A procmail recipe tagged with "f" is a filtering recipe. Procmail pipes
the message through the specified program, then continues on using the
filtered version of the message. It's not a delivering recipe, so "c"
isn't needed.
I seeded bogofilter just like you did. I use maildirs for my email so
every message is in a separate file, so I built a big list of every
message less than a year old, divided them into spam & non-spam, and
piped each set into bogofilter.
Incoming mail is piped through this set of rules:
:0 fw
| /usr/bin/bogofilter -u -2 -p -e
# Spam? Save it in the spam folder
:0
* ^X-Bogosity: (yes|spam)
$SPAM
It's a good idea to collect your spam rather than deleting it. You might
want to delete your wordlist one day and build a new one; you'll need a
collection of current spam to do that. More important, any time
bogofilter makes a mistake you need to correct it, whether it was a false
positive or false negative. I can't remember the last time I found
non-spam in my spam folder, but it does happen from time to time.
You'll need to find a method of feeding mail back into bogofilter that
works for you.

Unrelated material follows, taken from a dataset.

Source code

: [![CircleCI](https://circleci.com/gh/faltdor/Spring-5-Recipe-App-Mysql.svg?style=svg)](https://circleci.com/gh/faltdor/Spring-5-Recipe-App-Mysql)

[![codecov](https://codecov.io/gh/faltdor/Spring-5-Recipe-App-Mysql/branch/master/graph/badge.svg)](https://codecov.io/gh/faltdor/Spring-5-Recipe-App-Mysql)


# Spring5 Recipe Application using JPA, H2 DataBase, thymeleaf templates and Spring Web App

I copy the mail into a special mailbox that's swept by a
cron job several times per day. These messages are fed back into procmail
using a special set of rules:
# Messages labelled spam. Tell bogofilter it's not, and save to INBOX
:0
* ^X-Bogosity: (Spam|Yes)
{
:0 c
| /usr/bin/bogofilter -Sn
:0
$DEFAULT
}
# Messages not labelled spam.
:0 E
{
:0 c
* ^X-Bogosity: (ham|no)
| /usr/bin/bogofilter -Ns
:0
$SPAM
}
Note I'm not using bogofiler as a filter this time. Without -p
(passthrough mode) it won't output a new copy of the message with the
corrected spam header.
--
"We actually do 100,000 pages or more a day in Bork"
-- Marissa Mayer, Google
Kenneth Herron Kherron@newsguy.com 916-366-7338